First Amendment

Man charged for texting explicit photo challenges law as free-speech violation

A Georgia man is claiming a free-speech violation after he was charged with violating a nude-materials law for texting a photo of his tattooed penis without the required warning.

Lawyers for Charles Warren III are challenging the 1970s-era law, which bars distribution of materials containing nudity or sexual conduct unless it includes a warning on the “envelope or container of such material,” according to the Daily Report. The warning is supposed to be in boldface, eight-point type.

Warren’s tattoo allegedly read: “STRONG E nuf 4 A MAN BUT Made 4 A WOMAN.” Warren had texted the photo to a woman who reported him to police.

Warren’s lawyers argued before the state supreme court on Monday that the law is unconstitutionally vague and cannot be applied to text messages.
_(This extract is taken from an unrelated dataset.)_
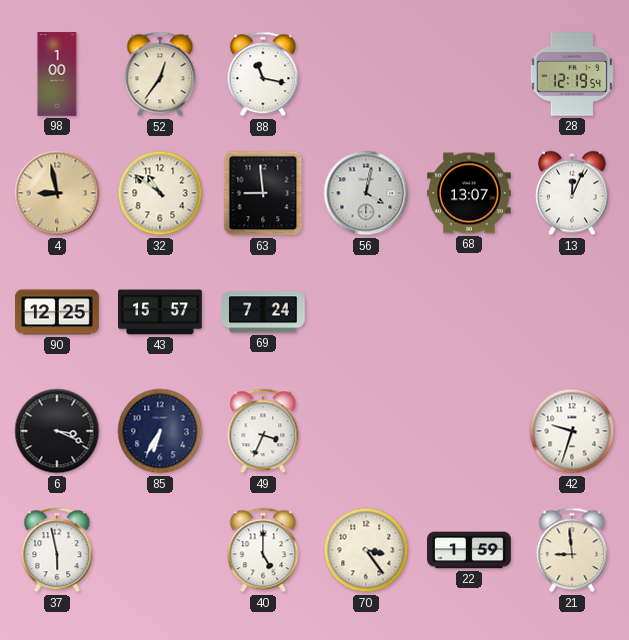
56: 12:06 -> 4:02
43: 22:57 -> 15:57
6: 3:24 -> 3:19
The court’s information office supplied this summary (PDF).

Lawyer Donald Roch II argued the law is so vaguely worded that it could require a warning with a picture of the Coppertone girl. Justice Keith Blackwell asked whether 50 Shades of Gray would be covered by the law, the Daily Report says.

“I think that’s a fair assessment,” Roch replied. The statute “would cover the crudest of drawings, something a child might draw if he’s trying to be naughty.”